Florence would brave any danger rather than receive the Medici. When King Charles, a few days after the escape of Piero, made a brave stand for his guest of Sarzana, the Florentines threatened him with open war. “You can sound your trumpets,” said Piero Capponi; “I will ring my bells.” Charles looked out of the window at the narrow streets, at the solemn, strong-walled city that, at the sound of the tocsin, became a mysterious and terrible ambush, raining death from every window, shooting unsuspected sallies along the tortuous streets. He understood that a plain French soldier could not deal with such an enemy as this. “Take off the price upon his head,” he declared, “and I will say no more.”

Nevertheless, had Piero gone at once to Charles instead of to Bologna, the King might have forced him back on Florence. But the young man fled from Bologna to Venice; and when King Charles sent him a message and bade him come to his camp, Piero refused to stir. Piero Capponi, he said, had told him the French King meant only to betray him. Piero Capponi was at least resolved that his namesake should no more betray the city, and by his persuasions the Medicean Piero remained at Venice. “There I often saw him,” wrote Commines, “and he discoursed to me at large of all his misfortunes, and I, as well as I could, comforted him. Methought him a man of no great stuff or sense.”


[114]. See Desjardins I., “Négociations diplomatiques dans la Toscane.”

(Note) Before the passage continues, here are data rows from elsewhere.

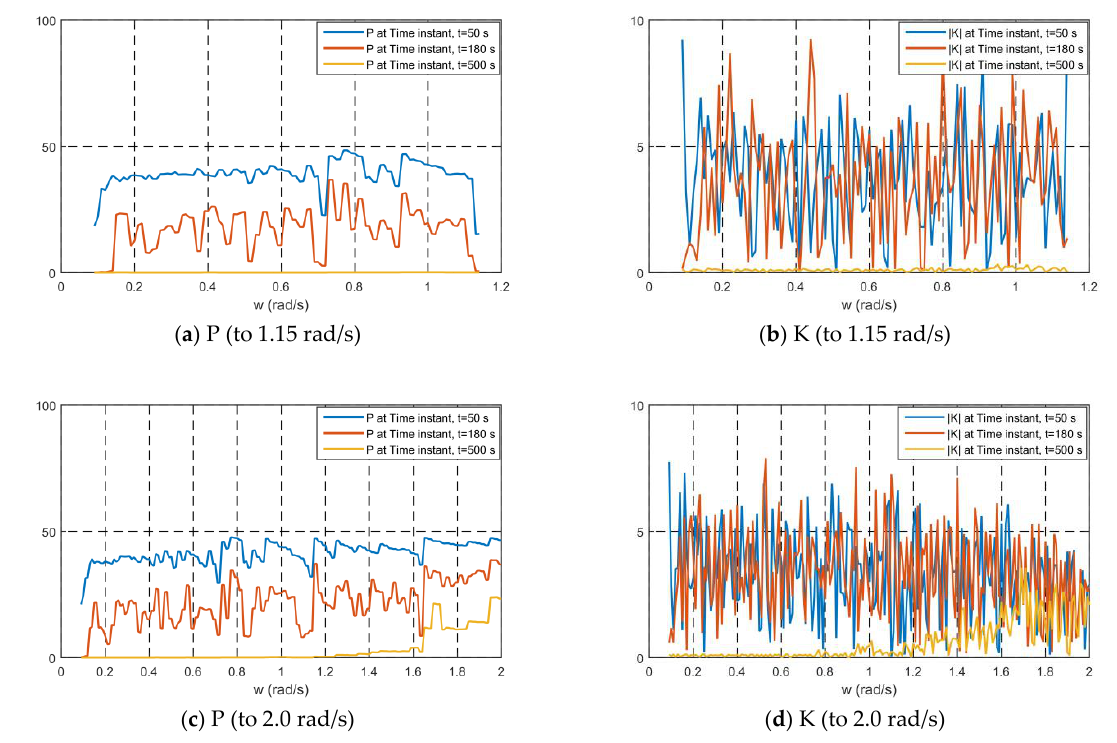
Figure 9. Comparison of error covariance and Kalman gain for frequency extension. ( a ) P (to 1.15 rad/s); ( b ) K (to 1.15 rad/s); ( c ) P (to 2.0 rad/s); ( d ) K (to 2.0 rad/s).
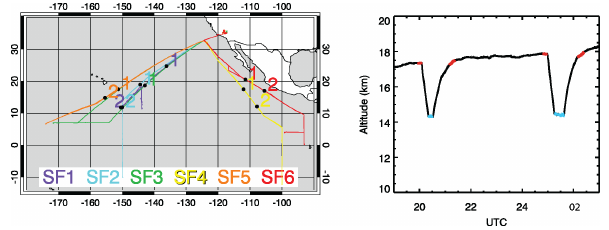
Figure 3. On the left is a map of the 2013 ATTREX flight lines. The black dots show the position of the vertical profiles used in this study. The numbers correspond to the first or second profile in that flight. Plotted on the right panel are examples of the profiles from the SF1. The SSFR transmittances are created using ratios of data averaged from right before and after the profile (red) and during level flight at the lowest altitude (blue).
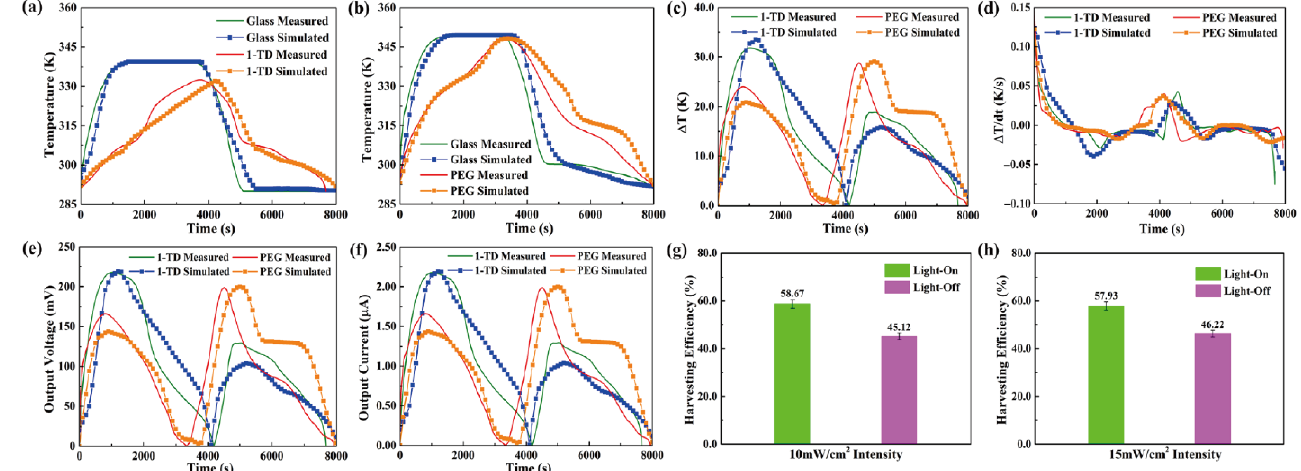
Figure 11. The experimental and simulation results of temperature peaks under ( a ) 10 mW/cm 2 and ( b ) 15 mW/cm 2 solar light intensity. ( c ) Temperature difference and ( d ) change of temperature difference in both the 1-TD and PEG composites under (10 and 15) mW/cm 2 solar light intensity, respectively. ( e ) Output electrical voltage and ( f ) output electrical current in both the 1-TD and PEG composites under 10 and 15 mW/cm 2 solar light intensity, respectively. Pyroelectric energy harvesting efficiency of ( g ) 10 mW/cm 2 and ( h ) 15 mW/cm 2 solar light intensity upon the light-on/off process.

[115]. “Négociations diplomatiques dans la Toscane,” vol. i. p. 587, et seq.

[116]. His infant son, born 1492, in after days the father of Catherine de’ Medici.

[117]. The boy-cardinal, Giovanni de’ Medici, Piero’s brother, afterwards Leo X.

The French at Pisa.

In the eleventh century the King of Tunis asked of the Pisan merchants at his Court: “What are the Florentines?” “They are our Arabs of the desert,” replied those prosperous tradesmen. “They are our poor!”

But in the next century these Arabs of Tuscany proved themselves formidable rivals to their neighbours; though for another hundred years Pisa, with diminishing resources, retained a superior prestige. That superiority of hers became the occasion of her final ruin; for in 1197 when Volterra, Lucca, Florence, San Miniato, Arezzo, and Siena united in the Great Guelf League of Independence, Pisa alone stood out resolutely Ghibelline, isolated in the dignity of her Imperialism. This abstention of Pisa, then the first of the Tuscan cities, gave to Florence the front place in the League, and made her the head of the Guelfs in Central Italy.